In the weeks following Golden Week (weeks 41-43), carriers are taking out significant levels of capacity per week (as shown in figure 1 for Asia-North America West Coast), according to the latest update from Sea-Intelligence.


"This level of blanked capacity is not only higher than in 2019 but has also increased from what was scheduled three weeks ago in the outlook from week 37. However, even with an average (over weeks 41-43) 26-31 percent capacity reduction on the Transpacific and 19-27 percent capacity reduction on Asia-Europe, freight rates on these trades continue to fall considerably."

Simple answer, says Alan Murphy, CEO, Sea-Intelligence. "Carriers added so much capacity during last year that even with these levels of capacity reductions, the underlying capacity has still only been brought in line with 2019."
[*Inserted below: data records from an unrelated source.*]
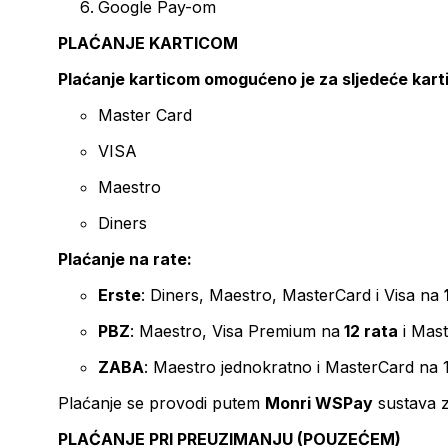
Google Pay-om
PLAĆANJE KARTICOM
Plaćanje karticom omogućeno je za sljedeće kart
Master Card
VISA
Maestro
Diners
Plaćanje na rate:
Erste
: Diners, Maestro, MasterCard i Visa na
PBZ
: Maestro, Visa Premium na
12 rata
i Mas
ZABA
: Maestro jednokratno i MasterCard na 
Plaćanje se provodi putem
Monri WSPay
sustava z
PLAĆANJE PRI PREUZIMANJU (POUZEĆEM)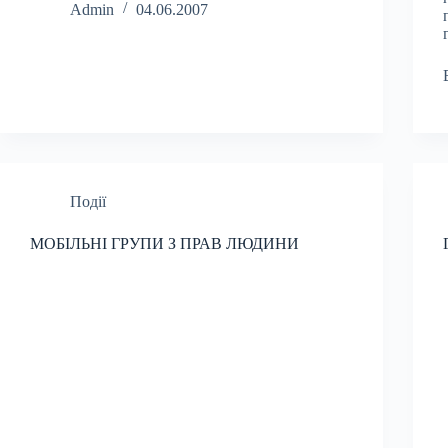
Admin
04.06.2007
Події
МОБІЛЬНІ ГРУПИ З ПРАВ ЛЮДИНИ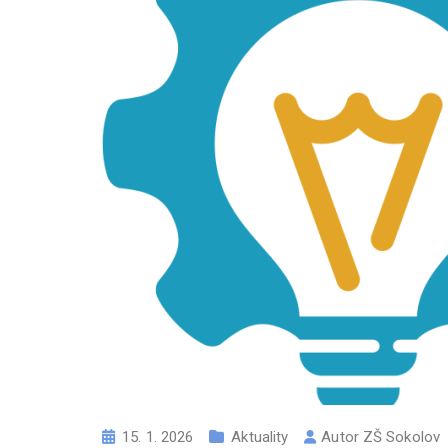
15. 1. 2026
Aktuality
Autor
ZŠ Sokolov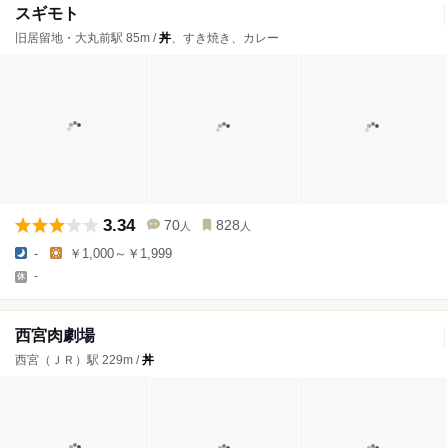
スギモト
旧居留地・大丸前駅 85m /
丼
、すき焼き、カレー
3.34
70
828
人
人
-
￥1,000～￥1,999
-
西宮肉劇場
西宮（ＪＲ）駅 229m /
丼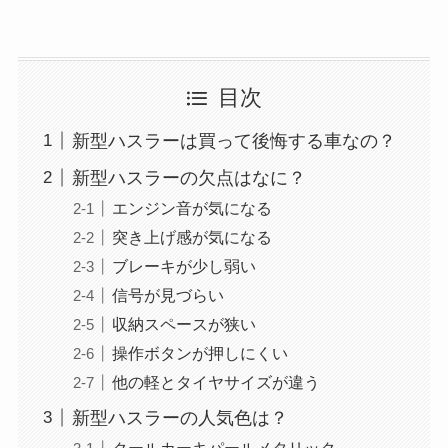
目次
新型ハスラーは買って後悔する車なの？
新型ハスラーの欠点はなに？
エンジン音が気になる
突き上げ感が気になる
ブレーキが少し弱い
信号が見づらい
収納スペースが狭い
操作ボタンが押しにくい
他の軽とタイヤサイズが違う
新型ハスラーの人気色は？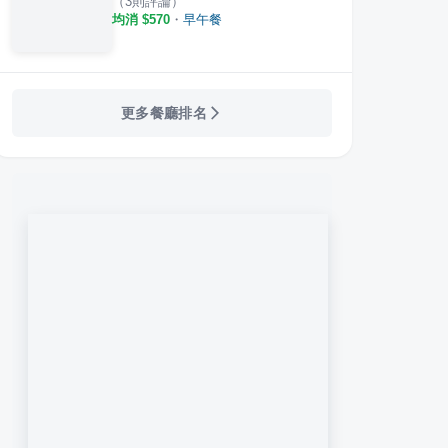
（
3
則評論）
均消 $
570
・
早午餐
更多餐廳排名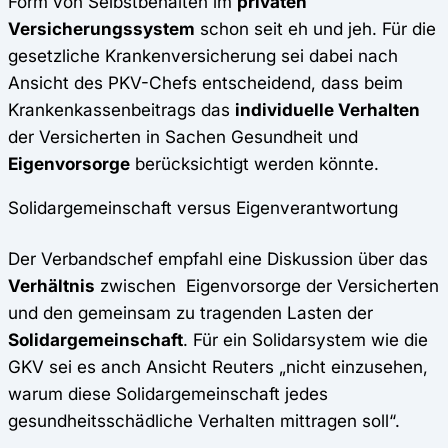
Form von Selbstbehalten im
privaten
Versicherungssystem
schon seit eh und jeh. Für die
gesetzliche Krankenversicherung sei dabei nach
Ansicht des PKV-Chefs entscheidend, dass beim
Krankenkassenbeitrags das
individuelle Verhalten
der Versicherten in Sachen Gesundheit und
Eigenvorsorge
berücksichtigt werden könnte.
Solidargemeinschaft versus Eigenverantwortung
Der Verbandschef empfahl eine Diskussion über das
Verhältnis
zwischen Eigenvorsorge der Versicherten
und den gemeinsam zu tragenden Lasten der
Solidargemeinschaft
. Für ein Solidarsystem wie die
GKV sei es anch Ansicht Reuters „nicht einzusehen,
warum diese Soli­dar­gemeinschaft jedes
gesundheitsschädliche Verhalten mittragen soll“.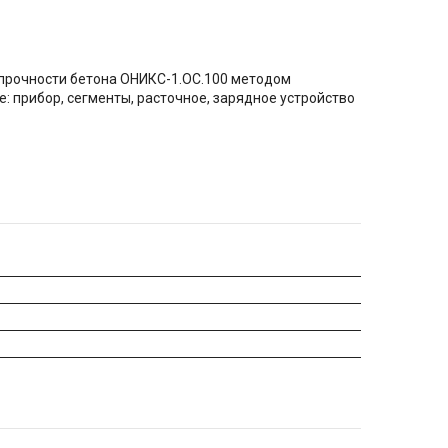
 прочности бетона ОНИКС-1.ОС.100 методом
 прибор, сегменты, расточное, зарядное устройство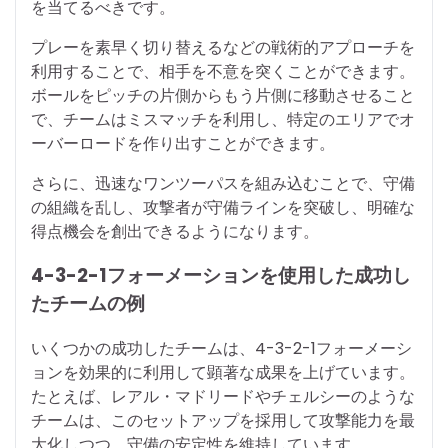
を当てるべきです。
プレーを素早く切り替えるなどの戦術的アプローチを
利用することで、相手を不意を突くことができます。
ボールをピッチの片側からもう片側に移動させること
で、チームはミスマッチを利用し、特定のエリアでオ
ーバーロードを作り出すことができます。
さらに、迅速なワンツーパスを組み込むことで、守備
の組織を乱し、攻撃者が守備ラインを突破し、明確な
得点機会を創出できるようになります。
4-3-2-1フォーメーションを使用した成功し
たチームの例
いくつかの成功したチームは、4-3-2-1フォーメーシ
ョンを効果的に利用して顕著な成果を上げています。
たとえば、レアル・マドリードやチェルシーのような
チームは、このセットアップを採用して攻撃能力を最
大化しつつ、守備の安定性を維持しています。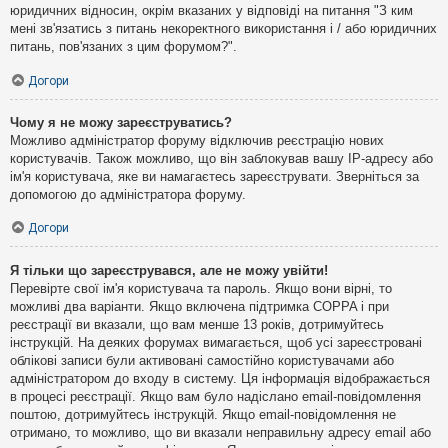
юридичних відносин, окрім вказаних у відповіді на питання "З ким
мені зв'язатись з питань некоректного використання і / або юридичних
питань, пов'язаних з цим форумом?".
Догори
Чому я не можу зареєструватись?
Можливо адміністратор форуму відключив реєстрацію нових
користувачів. Також можливо, що він заблокував вашу IP-адресу або
ім'я користувача, яке ви намагаєтесь зареєструвати. Зверніться за
допомогою до адміністратора форуму.
Догори
Я тільки що зареєструвався, але не можу увійти!
Перевірте свої ім'я користувача та пароль. Якщо вони вірні, то
можливі два варіанти. Якщо включена підтримка COPPA і при
реєстрації ви вказали, що вам менше 13 років, дотримуйтесь
інструкцій. На деяких форумах вимагається, щоб усі зареєстровані
облікові записи були активовані самостійно користувачами або
адміністратором до входу в систему. Ця інформація відображається
в процесі реєстрації. Якщо вам було надіслано email-повідомлення
поштою, дотримуйтесь інструкцій. Якщо email-повідомлення не
отримано, то можливо, що ви вказали неправильну адресу email або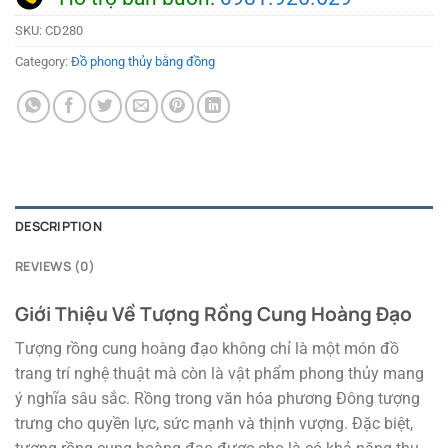
SKU:
CD280
Category:
Đồ phong thủy bằng đồng
DESCRIPTION
REVIEWS (0)
Giới Thiệu Về Tượng Rồng Cung Hoàng Đạo
Tượng rồng cung hoàng đạo không chỉ là một món đồ
trang trí nghệ thuật mà còn là vật phẩm phong thủy mang
ý nghĩa sâu sắc. Rồng trong văn hóa phương Đông tượng
trưng cho quyền lực, sức mạnh và thịnh vượng. Đặc biệt,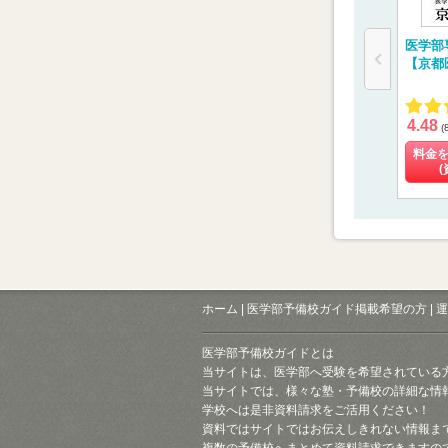
医学部
【京都
4.48
(
料金
(
ホーム
|
医学部予備校ガイド掲載希望の方
|
運
医学部予備校ガイドとは
当サイトは、医学部へ受験を希望されている
当サイトでは、様々な塾・予備校の詳細な情
学校へは是非資料請求をご活用ください！
資料ではサイトではお伝えしきれない情報ま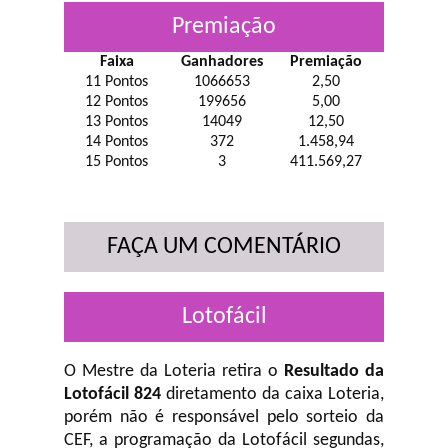
Premiação
Faixa
Ganhadores
Premiação
11 Pontos
1066653
2,50
12 Pontos
199656
5,00
13 Pontos
14049
12,50
14 Pontos
372
1.458,94
15 Pontos
3
411.569,27
FAÇA UM COMENTÁRIO
Lotofácil
O Mestre da Loteria retira o
Resultado da
Lotofácil 824
diretamento da caixa Loteria,
porém não é responsável pelo sorteio da
CEF, a programação da Lotofácil
segundas,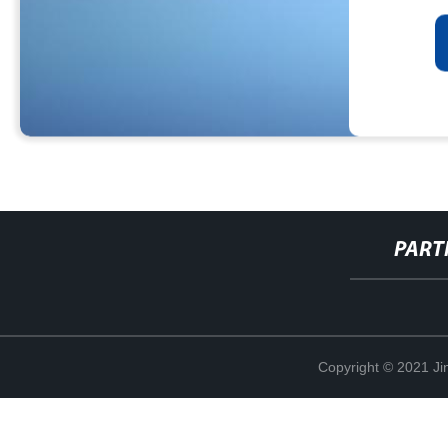
PART
Copyright © 2021 Ji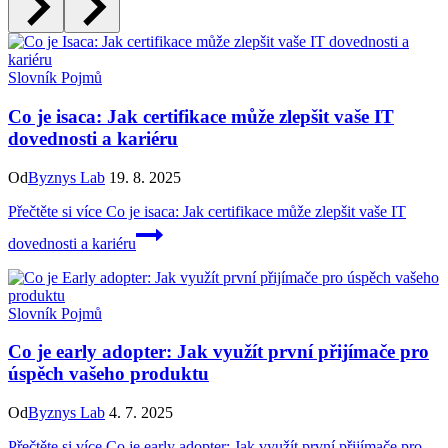
Slovník Pojmů
Co je isaca: Jak certifikace může zlepšit vaše IT
dovednosti a kariéru
Od
Byznys Lab
19. 8. 2025
Přečtěte si více
Co je isaca: Jak certifikace může zlepšit vaše IT
dovednosti a kariéru
Slovník Pojmů
Co je early adopter: Jak využít první přijímače pro
úspěch vašeho produktu
Od
Byznys Lab
4. 7. 2025
Přečtěte si více
Co je early adopter: Jak využít první přijímače pro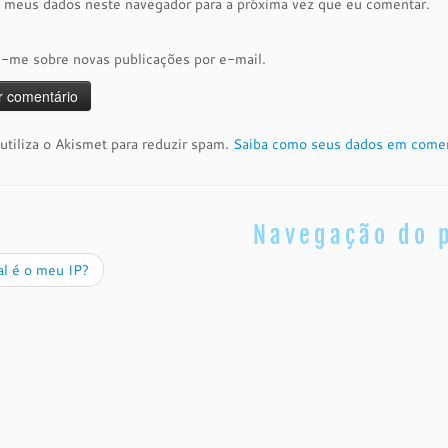
r meus dados neste navegador para a próxima vez que eu comentar.
e-me sobre novas publicações por e-mail.
 utiliza o Akismet para reduzir spam.
Saiba como seus dados em comen
Navegação do 
l é o meu IP?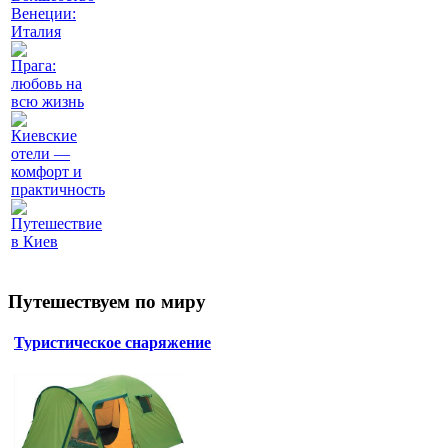
Венеции:
Италия
Прага:
любовь на
всю жизнь
Киевские
отели —
комфорт и
практичность
Путешествие
в Киев
Путешествуем по миру
Туристическое снаряжение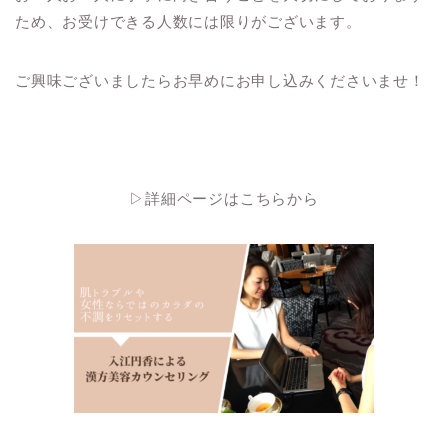
ため、お受けできる人数には限りがございます。
ご興味ございましたらお早めにお申し込みくださいませ！
▷詳細ページはこちらから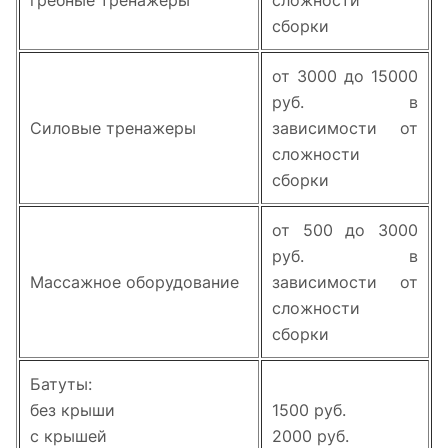
гребные тренажеры
сложности
сборки
от 3000 до 15000
руб. в
Силовые тренажеры
зависимости от
сложности
сборки
от 500 до 3000
руб. в
Массажное оборудование
зависимости от
сложности
сборки
Батуты:
без крыши
1500 руб.
с крышей
2000 руб.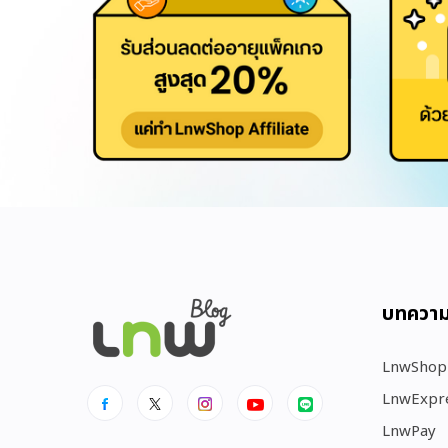
บทควา
LnwShop
LnwExpr
LnwPay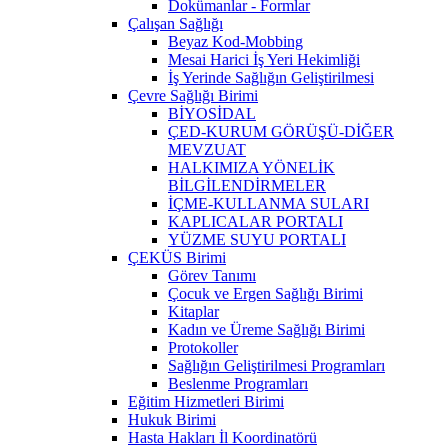
Dokümanlar - Formlar
Çalışan Sağlığı
Beyaz Kod-Mobbing
Mesai Harici İş Yeri Hekimliği
İş Yerinde Sağlığın Geliştirilmesi
Çevre Sağlığı Birimi
BİYOSİDAL
ÇED-KURUM GÖRÜŞÜ-DİĞER
MEVZUAT
HALKIMIZA YÖNELİK
BİLGİLENDİRMELER
İÇME-KULLANMA SULARI
KAPLICALAR PORTALI
YÜZME SUYU PORTALI
ÇEKÜS Birimi
Görev Tanımı
Çocuk ve Ergen Sağlığı Birimi
Kitaplar
Kadın ve Üreme Sağlığı Birimi
Protokoller
Sağlığın Geliştirilmesi Programları
Beslenme Programları
Eğitim Hizmetleri Birimi
Hukuk Birimi
Hasta Hakları İl Koordinatörü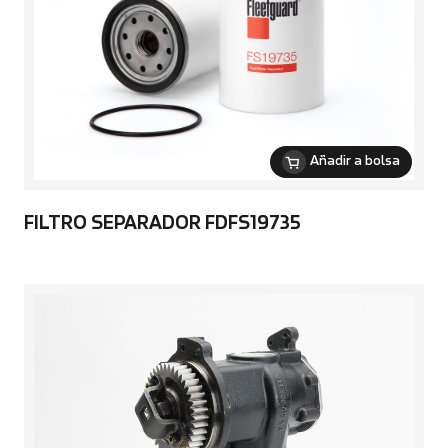
Añadir a bolsa
FILTRO SEPARADOR FDFS19735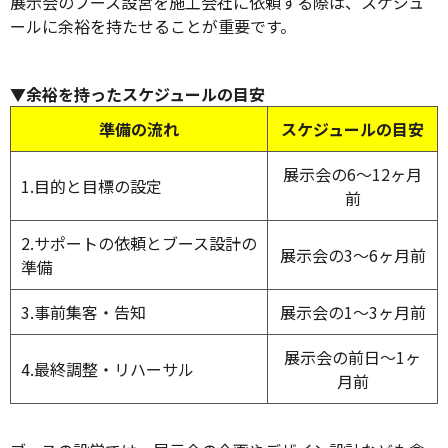
展示会のブース設営を施工会社に依頼する際は、スケジュ
ールに余裕を持たせることが重要です。
▼余裕を持ったスケジュールの目安
準備の流れ
スケジュールの目安
展示会の6～12ヶ月
1.目的と目標の設定
前
2.サポートの依頼とブース設計の
展示会の3～6ヶ月前
準備
3.事前集客・告知
展示会の1～3ヶ月前
展示会の前日～1ヶ
4.最終調整・リハーサル
月前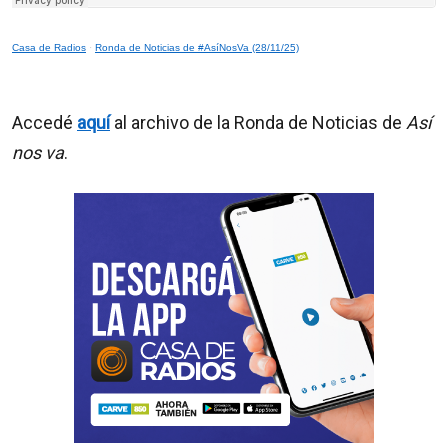
Casa de Radios
·
Ronda de Noticias de #AsíNosVa (28/11/25)
Accedé
aquí
al archivo de la Ronda de Noticias de
Así
nos va
.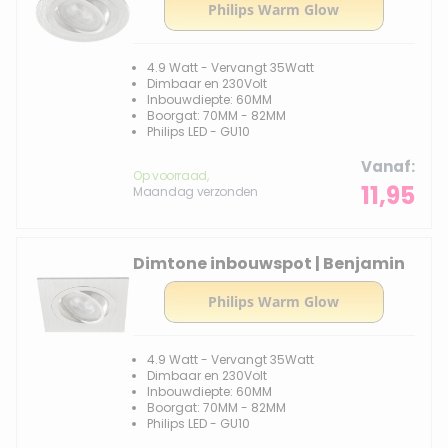
4.9 Watt - Vervangt 35Watt
Dimbaar en 230Volt
Inbouwdiepte: 60MM
Boorgat: 70MM - 82MM
Philips LED - GU10
Vanaf
Op voorraad,
11,95
Maandag verzonden
Dimtone inbouwspot | Benjamin
4.9 Watt - Vervangt 35Watt
Dimbaar en 230Volt
Inbouwdiepte: 60MM
Boorgat: 70MM - 82MM
Philips LED - GU10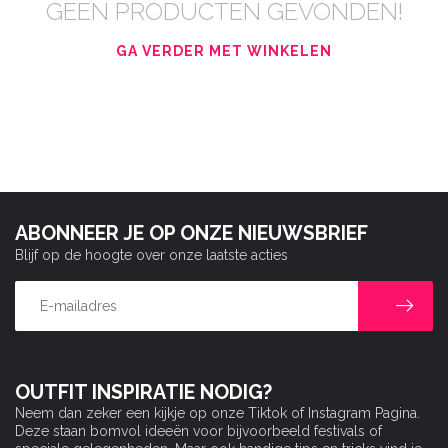
GEEN PRODUCTEN GEVONDEN!
GA VERDER MET WINKELEN
ABONNEER JE OP ONZE NIEUWSBRIEF
Blijf op de hoogte over onze laatste acties
OUTFIT INSPIRATIE NODIG?
Neem dan zeker een kijkje op onze Tiktok of Instagram Pagina.
Deze staan bomvol ideeën voor bijvoorbeeld festivals of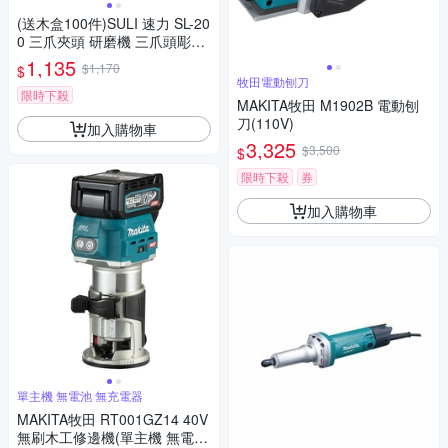
(送木盒100件)SULI 速力 SL-20
0 三爪夾頭 研磨機 三爪頭彫刻
機 電動雕刻機
1,135
$1,170
$
牧田電動刨刀
限時下殺
MAKITA牧田 M1902B 電動刨
刀(110V)
加入購物車
3,325
$3,500
$
限時下殺
券
加入購物車
單主機 無電池 無充電器
MAKITA牧田 RT001GZ14 40V
無刷木工修邊機(單主機 無電池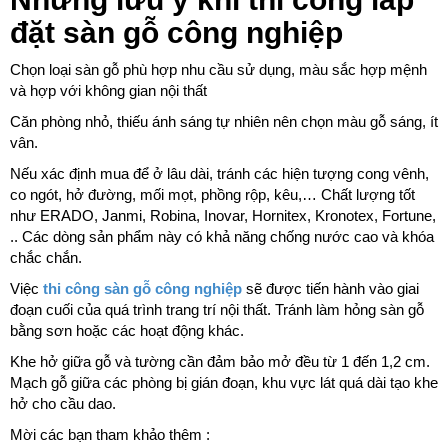
đặt sàn gỗ công nghiệp
Chọn loại sàn gỗ phù hợp nhu cầu sử dụng, màu sắc hợp mệnh
và hợp với không gian nội thất
Căn phòng nhỏ, thiếu ánh sáng tự nhiên nên chọn màu gỗ sáng, ít
vân.
Nếu xác định mua để ở lâu dài, tránh các hiện tượng cong vênh,
co ngót, hở đường, mối mọt, phồng rộp, kêu,… Chất lượng tốt
như ERADO, Janmi, Robina, Inovar, Hornitex, Kronotex, Fortune,
.. Các dòng sản phẩm này có khả năng chống nước cao và khóa
chắc chắn.
Việc
thi công sàn gỗ công nghiệp
sẽ được tiến hành vào giai
đoạn cuối của quá trình trang trí nội thất. Tránh làm hỏng sàn gỗ
bằng sơn hoặc các hoạt động khác.
Khe hở giữa gỗ và tường cần đảm bảo mở đều từ 1 đến 1,2 cm.
Mạch gỗ giữa các phòng bị gián đoạn, khu vực lát quá dài tạo khe
hở cho cầu dao.
Mời các bạn tham khảo thêm :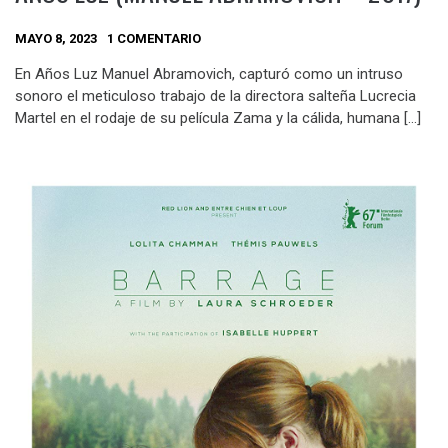
MAYO 8, 2023
1 COMENTARIO
En Años Luz Manuel Abramovich, capturó como un intruso
sonoro el meticuloso trabajo de la directora salteña Lucrecia
Martel en el rodaje de su película Zama y la cálida, humana […]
For weeks 41-43, Asia-North America West Coast is scheduled to see capacity grow by 1.9 percent when annualised over 2019 while Asia-North America East Coast and Asia-North Europe are slated to see even larger capacity increases of 3.1 percent and 5.1 percent, respectively. Only Asia-Mediterranean is contracting by -1.3 percent.

So, here's a more pertinent question: can carriers really blank more capacity to try and control the freight rate drop? "The peak reductions during the initial Covid impact were 35-53 percent but that lasted for only 1-2 weeks before capacity reductions dropped to 10-30 percent for a few more weeks."

Carriers are already within the latter range now, and a 50 percent reduction in deployed capacity will not only create significantly more supply chain problems but will also likely have cargo owners up in arms, says the update.

"There is a very delicate balancing act for the carriers to follow from here on."